TASK DATA Block Start

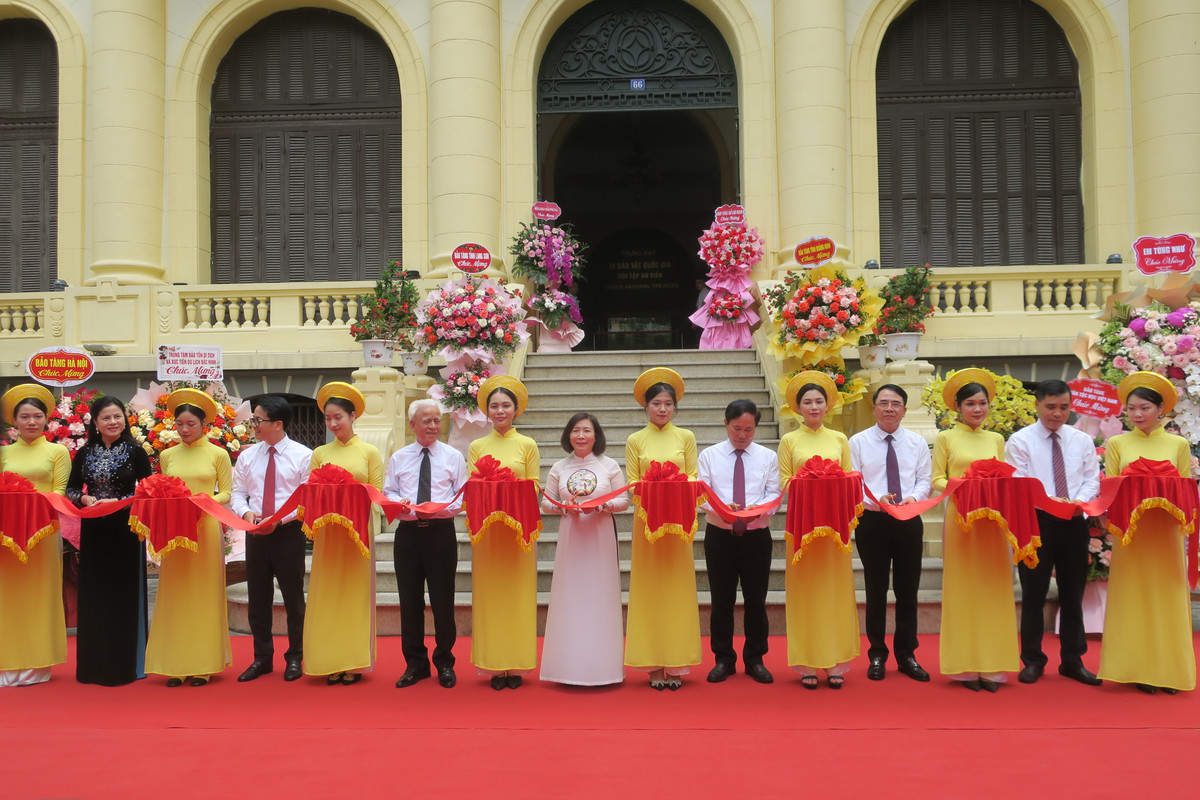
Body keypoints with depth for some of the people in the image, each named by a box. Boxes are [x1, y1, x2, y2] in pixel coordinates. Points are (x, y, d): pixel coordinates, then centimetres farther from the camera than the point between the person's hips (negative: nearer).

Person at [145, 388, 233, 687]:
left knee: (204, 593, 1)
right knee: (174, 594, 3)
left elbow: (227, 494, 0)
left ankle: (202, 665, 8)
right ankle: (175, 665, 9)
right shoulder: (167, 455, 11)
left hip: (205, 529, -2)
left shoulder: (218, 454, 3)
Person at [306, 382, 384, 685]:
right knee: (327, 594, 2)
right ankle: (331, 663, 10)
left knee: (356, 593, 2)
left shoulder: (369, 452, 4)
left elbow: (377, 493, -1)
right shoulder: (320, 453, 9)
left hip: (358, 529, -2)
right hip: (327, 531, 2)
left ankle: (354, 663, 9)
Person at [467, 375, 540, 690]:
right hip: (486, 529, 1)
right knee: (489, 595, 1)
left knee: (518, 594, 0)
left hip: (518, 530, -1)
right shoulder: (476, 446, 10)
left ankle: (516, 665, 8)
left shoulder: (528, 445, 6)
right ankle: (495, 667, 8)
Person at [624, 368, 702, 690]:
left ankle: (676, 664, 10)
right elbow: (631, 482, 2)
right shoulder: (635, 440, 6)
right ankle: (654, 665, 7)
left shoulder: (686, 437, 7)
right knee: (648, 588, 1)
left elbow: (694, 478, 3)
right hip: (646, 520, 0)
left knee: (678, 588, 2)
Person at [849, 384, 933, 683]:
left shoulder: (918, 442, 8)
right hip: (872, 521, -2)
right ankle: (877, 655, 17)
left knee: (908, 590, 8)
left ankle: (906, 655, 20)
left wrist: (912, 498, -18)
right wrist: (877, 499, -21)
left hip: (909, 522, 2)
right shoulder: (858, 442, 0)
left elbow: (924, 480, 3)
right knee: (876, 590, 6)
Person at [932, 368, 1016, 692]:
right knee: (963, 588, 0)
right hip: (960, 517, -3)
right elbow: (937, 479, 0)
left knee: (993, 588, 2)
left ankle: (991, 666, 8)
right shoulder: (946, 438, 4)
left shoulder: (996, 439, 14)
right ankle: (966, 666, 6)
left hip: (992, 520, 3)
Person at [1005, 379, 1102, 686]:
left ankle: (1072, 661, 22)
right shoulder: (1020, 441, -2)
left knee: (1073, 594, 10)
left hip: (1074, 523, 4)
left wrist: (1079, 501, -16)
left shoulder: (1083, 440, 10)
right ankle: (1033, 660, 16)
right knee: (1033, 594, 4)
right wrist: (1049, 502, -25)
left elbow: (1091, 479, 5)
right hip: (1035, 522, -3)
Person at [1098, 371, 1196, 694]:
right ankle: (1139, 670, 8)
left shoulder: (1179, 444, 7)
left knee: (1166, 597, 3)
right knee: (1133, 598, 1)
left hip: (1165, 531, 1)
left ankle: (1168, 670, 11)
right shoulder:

TASK DATA Block End
TASK DATA Block Start

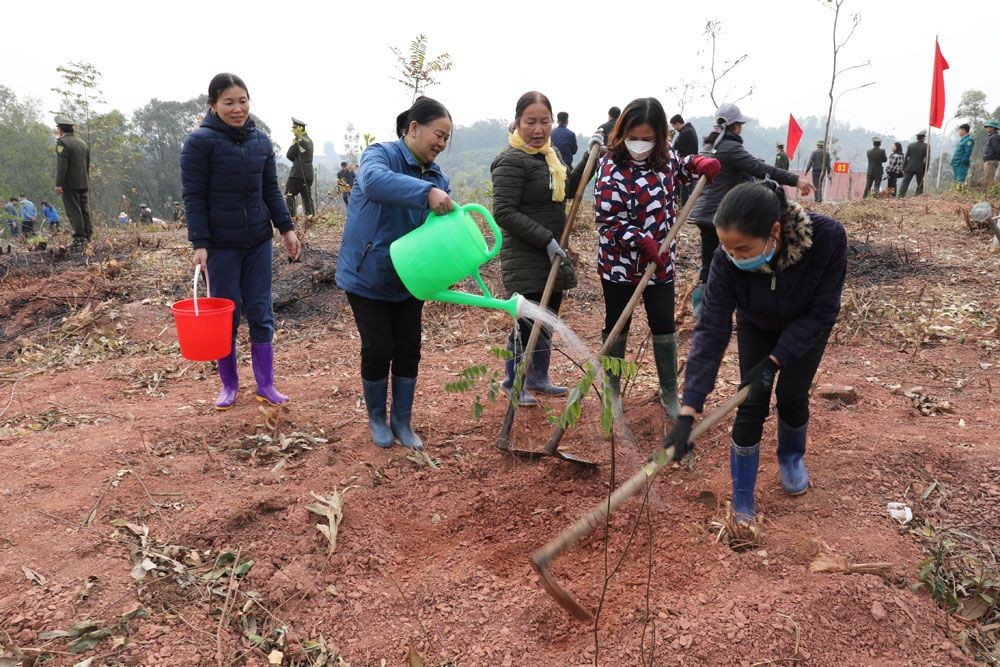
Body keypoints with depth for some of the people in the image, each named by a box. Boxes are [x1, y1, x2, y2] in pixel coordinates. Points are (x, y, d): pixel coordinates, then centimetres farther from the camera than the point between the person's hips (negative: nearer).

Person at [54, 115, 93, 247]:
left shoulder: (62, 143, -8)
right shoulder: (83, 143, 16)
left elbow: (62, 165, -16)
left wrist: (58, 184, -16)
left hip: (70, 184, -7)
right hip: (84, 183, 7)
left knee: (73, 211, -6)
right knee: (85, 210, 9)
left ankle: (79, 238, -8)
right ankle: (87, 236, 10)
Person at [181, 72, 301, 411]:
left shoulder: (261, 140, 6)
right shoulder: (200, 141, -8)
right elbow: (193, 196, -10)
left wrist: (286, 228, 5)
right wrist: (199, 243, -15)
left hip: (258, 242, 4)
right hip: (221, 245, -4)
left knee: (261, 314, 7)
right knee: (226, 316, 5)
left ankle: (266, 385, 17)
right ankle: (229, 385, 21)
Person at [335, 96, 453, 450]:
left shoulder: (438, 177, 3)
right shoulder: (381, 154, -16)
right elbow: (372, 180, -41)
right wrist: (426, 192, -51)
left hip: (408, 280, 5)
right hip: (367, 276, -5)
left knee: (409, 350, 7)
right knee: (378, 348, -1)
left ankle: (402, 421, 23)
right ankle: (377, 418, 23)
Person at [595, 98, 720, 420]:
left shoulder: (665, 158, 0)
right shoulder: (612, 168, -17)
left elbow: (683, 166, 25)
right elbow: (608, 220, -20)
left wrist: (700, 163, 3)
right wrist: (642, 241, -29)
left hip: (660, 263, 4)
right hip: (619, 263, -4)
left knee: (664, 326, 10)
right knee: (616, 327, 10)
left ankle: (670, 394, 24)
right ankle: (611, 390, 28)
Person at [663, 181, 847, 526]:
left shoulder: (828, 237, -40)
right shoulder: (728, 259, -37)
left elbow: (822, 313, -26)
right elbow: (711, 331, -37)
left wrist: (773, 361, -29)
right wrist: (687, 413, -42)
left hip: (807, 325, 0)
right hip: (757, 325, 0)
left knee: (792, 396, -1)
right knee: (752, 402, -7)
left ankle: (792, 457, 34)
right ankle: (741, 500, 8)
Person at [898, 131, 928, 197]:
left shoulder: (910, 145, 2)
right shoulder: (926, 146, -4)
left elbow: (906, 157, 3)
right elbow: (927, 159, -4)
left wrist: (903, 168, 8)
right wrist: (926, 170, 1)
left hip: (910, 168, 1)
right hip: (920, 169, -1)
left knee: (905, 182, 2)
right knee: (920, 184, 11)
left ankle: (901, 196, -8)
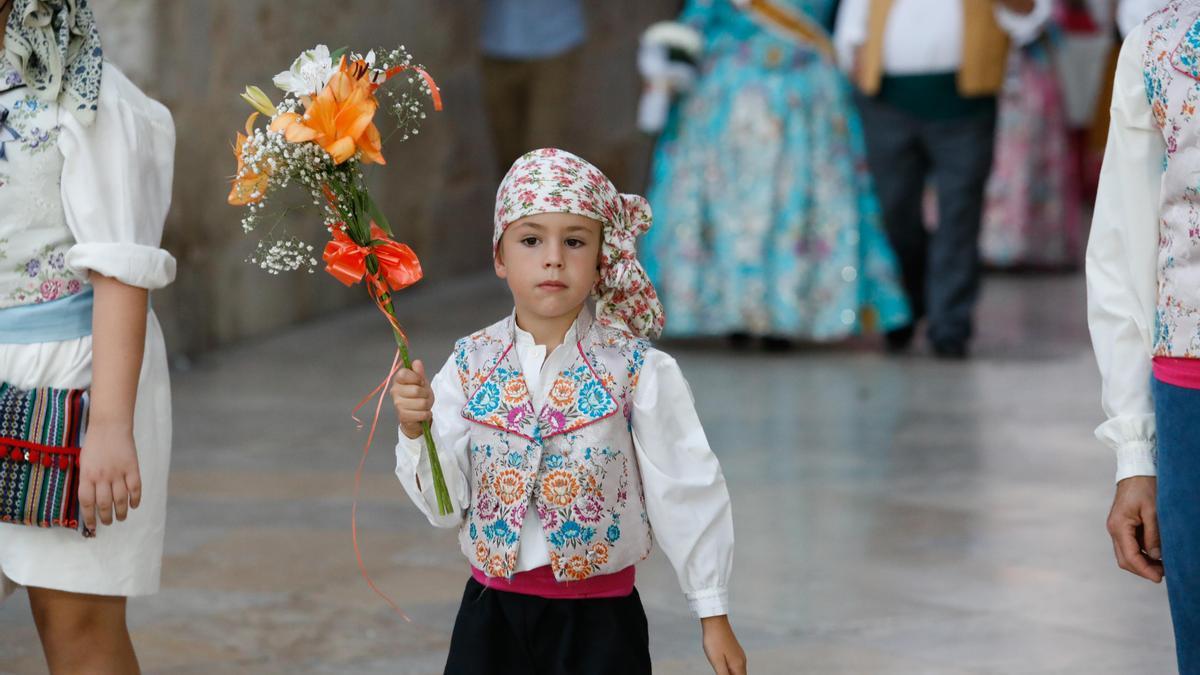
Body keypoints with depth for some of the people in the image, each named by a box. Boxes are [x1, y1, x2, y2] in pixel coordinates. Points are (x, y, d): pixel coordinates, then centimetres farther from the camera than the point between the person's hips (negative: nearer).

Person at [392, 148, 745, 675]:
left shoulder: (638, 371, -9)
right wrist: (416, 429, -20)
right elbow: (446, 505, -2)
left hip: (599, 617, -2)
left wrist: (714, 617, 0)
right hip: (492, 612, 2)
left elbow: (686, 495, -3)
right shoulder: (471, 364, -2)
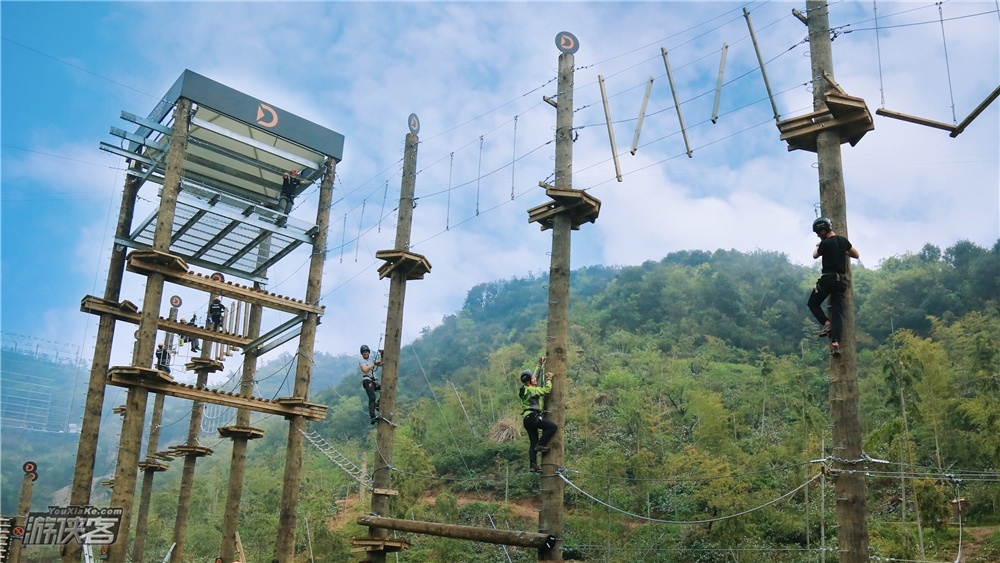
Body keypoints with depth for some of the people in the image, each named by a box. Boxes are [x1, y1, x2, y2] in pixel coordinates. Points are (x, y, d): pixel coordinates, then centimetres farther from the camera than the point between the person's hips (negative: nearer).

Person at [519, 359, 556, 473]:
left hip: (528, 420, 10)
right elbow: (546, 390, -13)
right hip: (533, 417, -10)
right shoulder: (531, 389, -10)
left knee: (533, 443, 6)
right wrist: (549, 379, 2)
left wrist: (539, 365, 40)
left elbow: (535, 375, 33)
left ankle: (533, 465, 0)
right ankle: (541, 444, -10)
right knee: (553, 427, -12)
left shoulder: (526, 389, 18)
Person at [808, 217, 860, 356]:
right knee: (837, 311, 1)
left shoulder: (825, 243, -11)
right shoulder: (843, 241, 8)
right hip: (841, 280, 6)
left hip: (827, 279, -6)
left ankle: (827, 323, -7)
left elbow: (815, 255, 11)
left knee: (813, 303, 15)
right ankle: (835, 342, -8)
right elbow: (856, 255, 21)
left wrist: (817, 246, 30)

TASK DATA Block End
TASK DATA Block Start

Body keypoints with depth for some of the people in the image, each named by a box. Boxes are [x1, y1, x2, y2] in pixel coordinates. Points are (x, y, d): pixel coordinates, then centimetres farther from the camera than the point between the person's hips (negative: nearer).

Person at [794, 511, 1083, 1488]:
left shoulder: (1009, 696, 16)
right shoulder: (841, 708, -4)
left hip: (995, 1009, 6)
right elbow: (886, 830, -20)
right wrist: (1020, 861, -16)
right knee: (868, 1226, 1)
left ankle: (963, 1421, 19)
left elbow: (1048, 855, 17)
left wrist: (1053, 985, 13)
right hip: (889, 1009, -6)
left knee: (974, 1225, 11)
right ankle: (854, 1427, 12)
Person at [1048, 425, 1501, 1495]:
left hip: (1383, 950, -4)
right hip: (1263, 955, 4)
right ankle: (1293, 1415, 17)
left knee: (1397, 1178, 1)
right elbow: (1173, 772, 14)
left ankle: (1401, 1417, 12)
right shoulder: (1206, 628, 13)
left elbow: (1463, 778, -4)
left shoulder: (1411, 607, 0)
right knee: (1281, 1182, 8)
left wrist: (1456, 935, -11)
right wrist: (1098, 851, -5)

TASK DATA Block End

**EXERCISE GOAL**
Return every line of the items above, from the one containing "right knee: (489, 595, 1)" down to the one containing "right shoulder: (635, 440, 6)", including both of those lines. Copy them unchanged and in their original order.

**RESULT OF THIS EXERCISE**
right knee: (489, 595, 1)
left knee: (518, 594, 0)
left hip: (518, 530, -1)
right shoulder: (476, 446, 10)
left ankle: (516, 665, 8)
left shoulder: (528, 445, 6)
right ankle: (495, 667, 8)
Person at [624, 368, 702, 690]:
left ankle: (676, 664, 10)
right elbow: (631, 482, 2)
right shoulder: (635, 440, 6)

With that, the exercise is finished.